I was recently presenting a workshop on overcoming anger, and two moms brought up a point that may help all of us.
I stated that anger is an emotion given to us when we see something that is important and wrong. However, Ephesians 4:26 tells us, “In your anger, do not sin.” That is to say, anger is a special temptation to sin. We are often wrong in our understanding of how important and how wrong something is. We can be sinfully angry in how we address something.
But we also need to allow that anger, I said, to prompt us to realize we have a problem that we need to correct.
Then one of the moms brought up a specific application that was helpful to all of us. She talked about the times when her son, perhaps a tweenager or teenager, would speak disrespectfully to her. Hearing this, her husband would get upset and insert himself into the conversation to defend his wife.
Don’t Defend Your Wife
Her suggestion was to tell her husband, Don’t defend your wife. I thought her observation of the moment was quite helpful. By being sinfully angry and rushing in to defend his wife, the husband created two problems. First, instead of the child realizing he was wrong to speak to his mother, he became the victim of the dad’s sinful anger. His wrongdoing was overshadowed by the dad’s wrongdoing. Second, the wife’s respect in her son’s eyes dropped. She seemed like a person who could not defend herself. This is analogous to the high school teacher who cannot control the classroom and must constantly rely on the administration. (P.S. In my first year of inner-city teaching, I was that person!)
The two moms in the seminar suggested that in the moment, the dad should let the mother deal with the discipline situation herself. She knew she had backup in her husband if she needed it. But in the moment, it was not helpful to rush in from the other room and insert himself into the situation.
I agreed with her observation and thought of times I had done that very thing. In a desire to be an intentional dad and husband, I had inserted myself and confused the situation.
Do Defend Your Wife, But Maybe Not in the Moment
Having said that, we also need Part B of handling the situation. Dads do need to defend their wives. As sons grow bigger and tower over their mother, it is helpful to remind them that they are still to honor her. Moms may also have particular stresses that leave them particularly vulnerable to disrespect. As men, we should not be passive.
Later, when the situation is calmer, we could talk over what happened.
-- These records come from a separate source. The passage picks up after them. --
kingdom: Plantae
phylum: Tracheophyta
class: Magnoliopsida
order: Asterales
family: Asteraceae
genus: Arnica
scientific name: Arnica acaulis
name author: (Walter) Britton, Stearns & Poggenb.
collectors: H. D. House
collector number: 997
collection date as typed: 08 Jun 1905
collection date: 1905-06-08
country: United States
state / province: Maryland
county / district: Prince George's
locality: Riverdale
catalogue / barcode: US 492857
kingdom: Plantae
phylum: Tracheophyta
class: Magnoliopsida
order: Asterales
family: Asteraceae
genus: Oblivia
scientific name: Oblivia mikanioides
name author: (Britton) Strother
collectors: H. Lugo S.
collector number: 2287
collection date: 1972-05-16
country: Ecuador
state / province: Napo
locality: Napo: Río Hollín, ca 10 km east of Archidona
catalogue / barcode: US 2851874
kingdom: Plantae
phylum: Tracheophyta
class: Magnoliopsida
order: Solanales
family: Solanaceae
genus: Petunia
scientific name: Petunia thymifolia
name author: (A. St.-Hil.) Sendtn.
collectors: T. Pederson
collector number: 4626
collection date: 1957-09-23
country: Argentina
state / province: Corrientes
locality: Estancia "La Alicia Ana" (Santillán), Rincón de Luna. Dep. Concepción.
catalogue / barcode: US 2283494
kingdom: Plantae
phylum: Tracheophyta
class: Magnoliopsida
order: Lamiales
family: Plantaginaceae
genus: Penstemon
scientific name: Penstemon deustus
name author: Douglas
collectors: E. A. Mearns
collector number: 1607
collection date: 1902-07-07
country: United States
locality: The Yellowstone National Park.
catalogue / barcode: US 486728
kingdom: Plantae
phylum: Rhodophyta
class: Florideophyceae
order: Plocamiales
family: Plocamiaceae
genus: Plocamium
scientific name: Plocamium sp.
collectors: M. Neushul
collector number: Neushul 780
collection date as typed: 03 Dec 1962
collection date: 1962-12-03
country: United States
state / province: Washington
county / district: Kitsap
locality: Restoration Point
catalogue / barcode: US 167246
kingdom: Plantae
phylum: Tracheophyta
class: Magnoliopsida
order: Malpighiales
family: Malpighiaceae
In those calmer conversations I can try and dig deeper into my son’s heart to discern what is behind the attitude. But even as I help him understand what was going on in his heart, I could also express my defense of my wife calmly but seriously.
I do remember several times I had to remind my teenage boys that not only was she their mother, but she was also my wife. They were not to speak to her disrespectfully.
Based on these comments in the workshop, I came away with a newer, nuanced encouragement for dads.
Dads, don’t and do, defend your wife.